Professor Ulrich Hufeld (Helmut-Schmidt-Universität Hamburg) sagte, Umgehungsgestaltungen würden zwar unattraktiver, doch würden sie bis zur Grenze von 89,9 Prozent attraktiv bleiben. Eine weitere Senkung der Grenze sah er kritisch. Die Zehnjahresfrist bezeichnete er als möglicherweise verfassungswidrig. Nach Ansicht des Instituts Finanzen und Steuern kann bei großen Immobilientransaktionen gestalterisch die Grunderwerbsteuer umgangen werden, während andererseits jedoch zahlreiche Share Deals besteuert würden, bei denen eine grunderwerbsteuerbezogene Umgehungsabsicht fernliege. "Der vorliegende Gesetzentwurf verschärft diese Situation", so der Vertreter des Instituts. Professor Heribert Anzinger (Universität Ulm) erwartet sogar, dass mit dem Gesetzentwurf neue Steuergestaltungen zum Beispiel über Stiftungen abgesichert werden könnten. Die von der Regierung geplanten Maßnahmen "erscheinen wenig geeignet, um das Ziel des Gesetzentwurfs zu erreichen".

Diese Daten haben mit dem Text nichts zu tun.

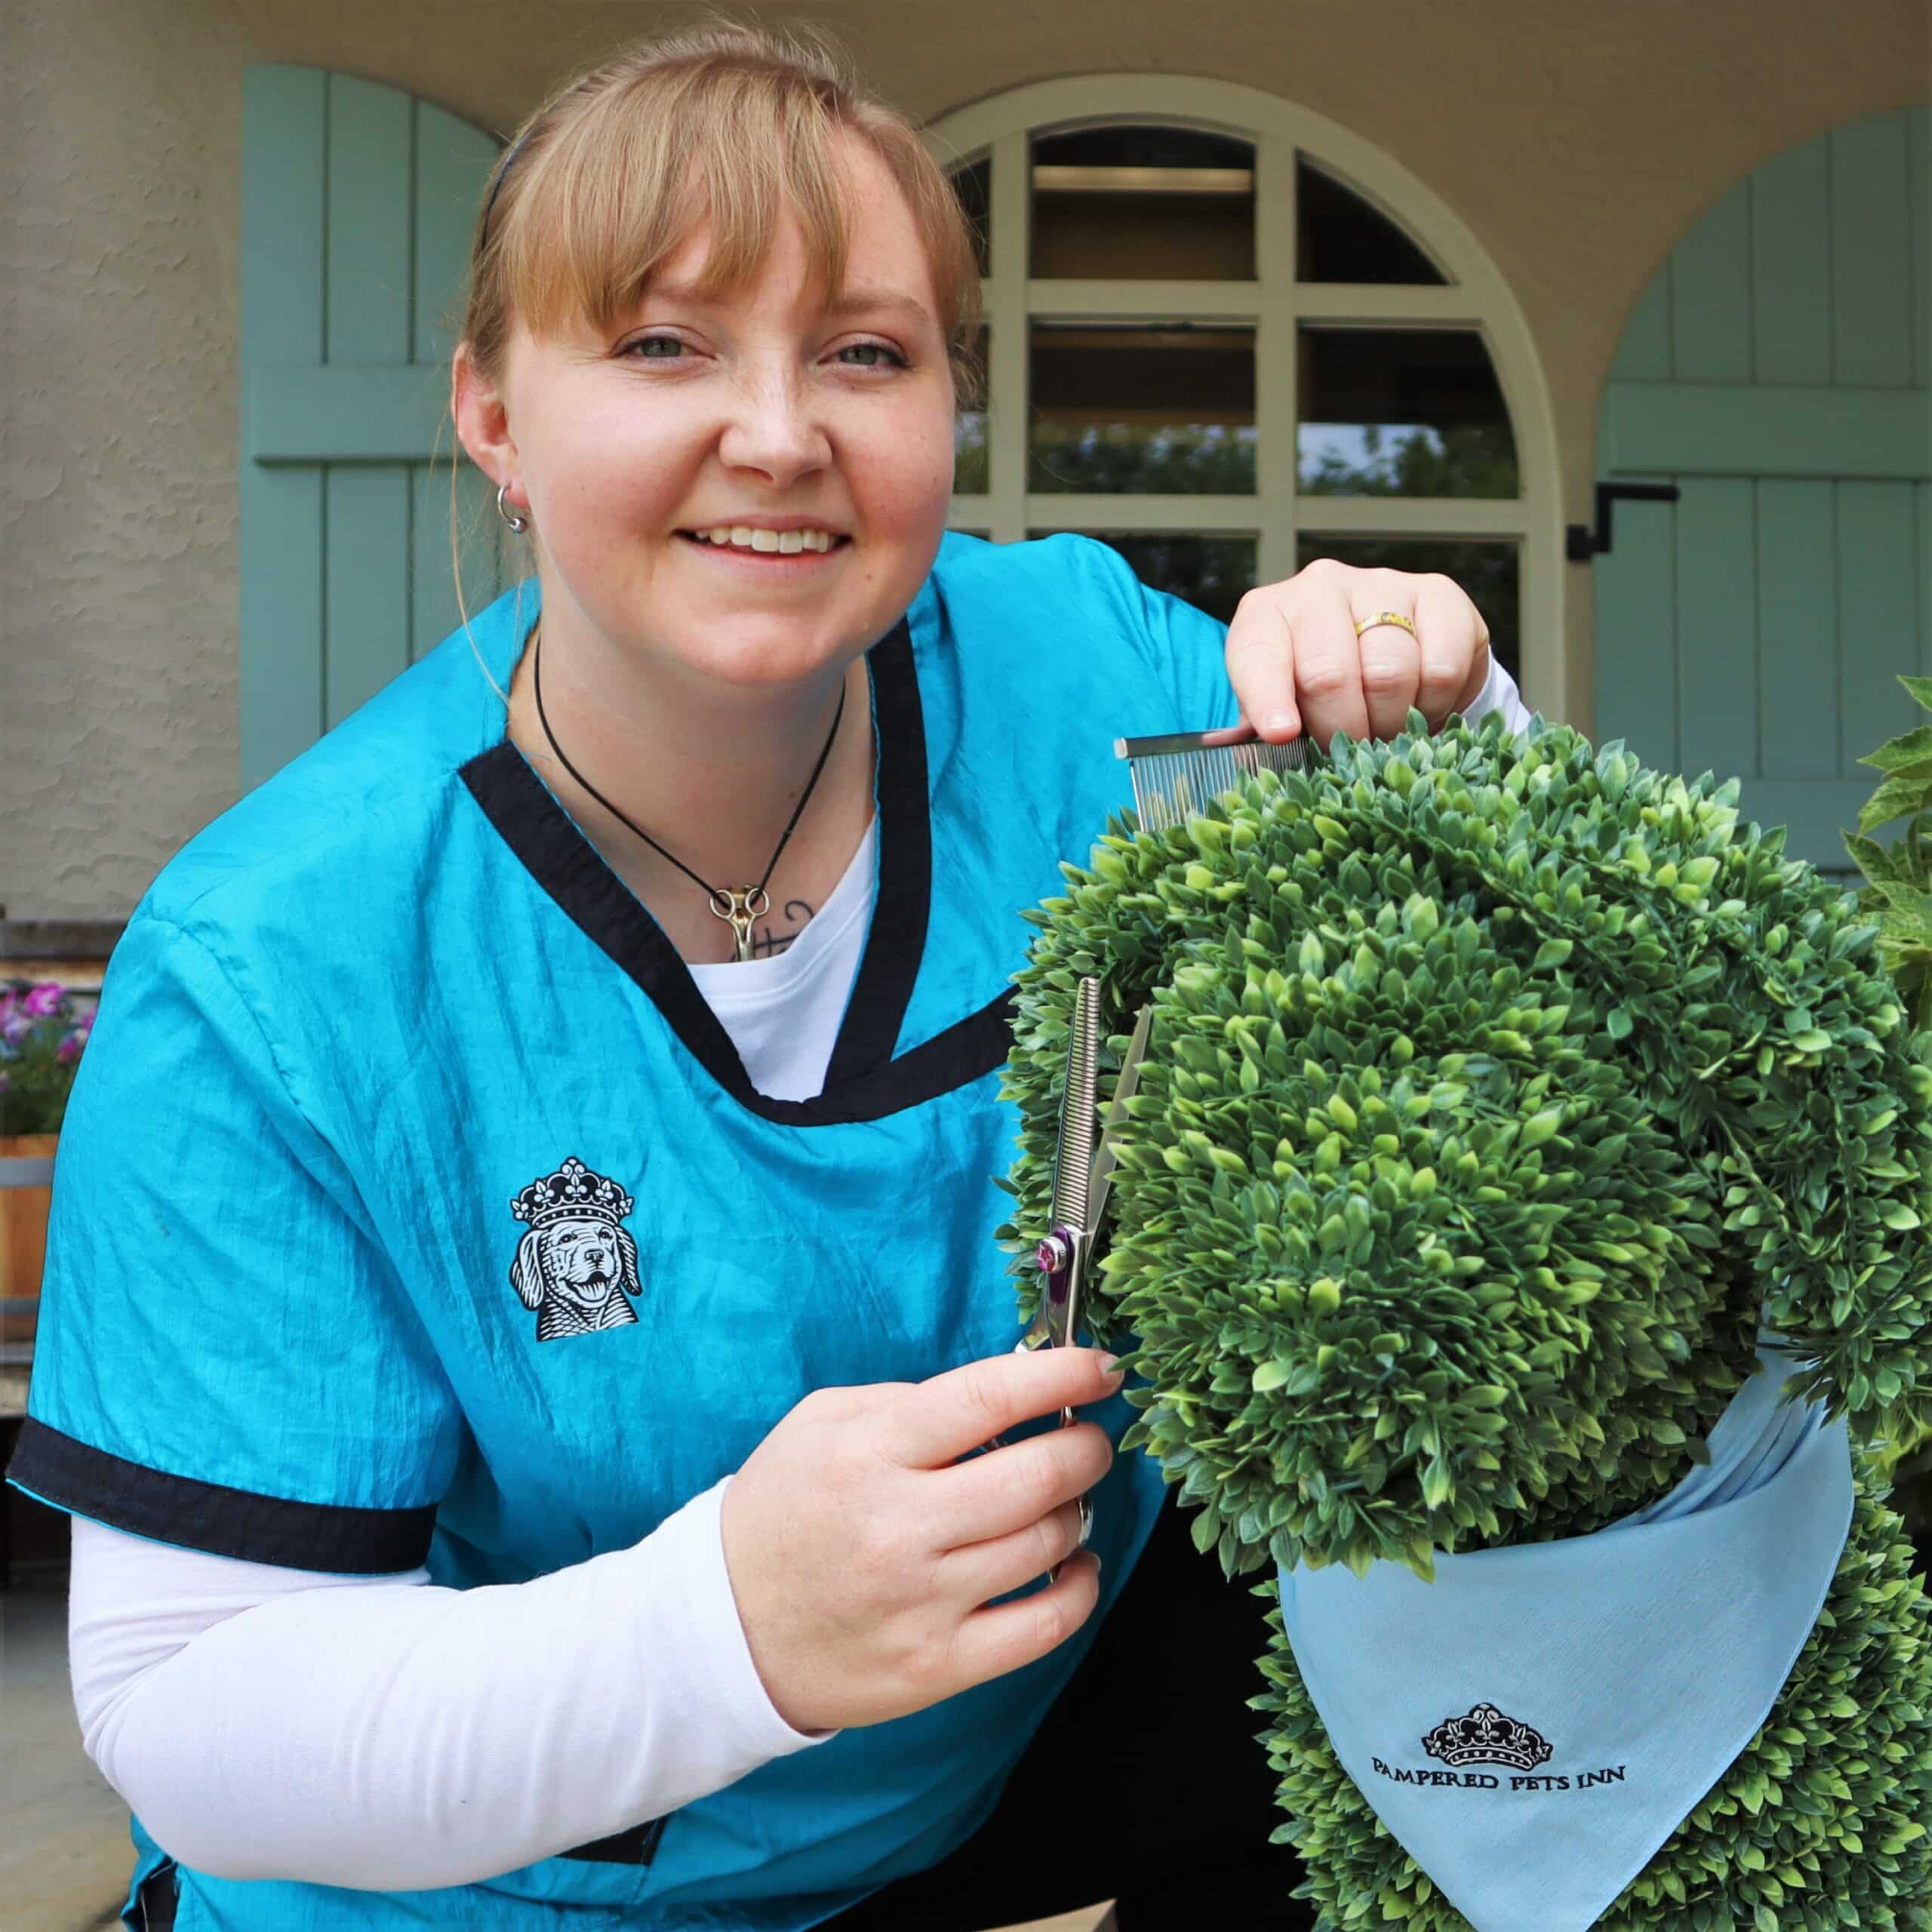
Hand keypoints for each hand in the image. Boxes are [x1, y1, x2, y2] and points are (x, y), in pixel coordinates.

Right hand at [718, 1347, 1121, 1733]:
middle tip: (1091, 1441)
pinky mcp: (938, 1665)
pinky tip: (1076, 1565)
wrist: (723, 1629)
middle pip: (1037, 1475)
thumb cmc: (783, 1511)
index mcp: (871, 1452)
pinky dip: (1081, 1588)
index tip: (1101, 1369)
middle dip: (1086, 1448)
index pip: (989, 1398)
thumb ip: (908, 1400)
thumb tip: (1002, 1400)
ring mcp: (923, 1601)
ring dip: (1078, 1511)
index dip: (1061, 1376)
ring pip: (1047, 1543)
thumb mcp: (821, 1424)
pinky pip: (1044, 1626)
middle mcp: (900, 1525)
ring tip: (1066, 1500)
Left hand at [1212, 557, 1491, 750]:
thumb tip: (1262, 759)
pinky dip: (1433, 706)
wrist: (1396, 652)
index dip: (1268, 699)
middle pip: (1329, 673)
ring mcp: (1382, 585)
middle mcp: (1320, 588)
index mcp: (1267, 615)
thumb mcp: (1283, 706)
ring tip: (1385, 732)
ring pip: (1389, 674)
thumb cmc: (1323, 688)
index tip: (1282, 734)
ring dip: (1389, 723)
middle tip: (1349, 754)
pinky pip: (1441, 669)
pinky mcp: (1439, 595)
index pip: (1259, 655)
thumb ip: (1266, 729)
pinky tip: (1421, 707)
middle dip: (1340, 730)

Immobilienwirtschaft: Entwurf kontraproduktiv für Wohnraumschaffung

Unter Berufung auf Praxis und Wissenschaft stellte der Zentrale Immobilien Ausschuss (ZIA), die Spitzenorganisation der Immobilienwirtschaft in Deutschland, fest, dass die Regelungen "untauglich und weitgehend nicht erfüllbar" seien. Es würden Konzernumstrukturierungen erschwert, und bei Unternehmen sowie bei der Finanzverwaltung werde es einen immensen Verwaltungsmehraufwand geben. "Die drohende zusätzliche grunderwerbsteuerliche Belastung, die sich beispielsweise auch im Rahmen der Projektentwicklung auswirkt, würde ferner kontraproduktiv bei dem Bemühen wirken, mehr Wohnraum zu schaffen und die Kosten der Nutzer zu senken. Denn die das Grundstück doppelt belastende Grunderwerbsteuer wird am Ende vom Erwerber zu tragen sein, der sie an den Nutzer weiter belastet", stellte der ZIA in seiner Stellungnahme fest.

Redaktion beck-aktuell, 15. Oktober 2019.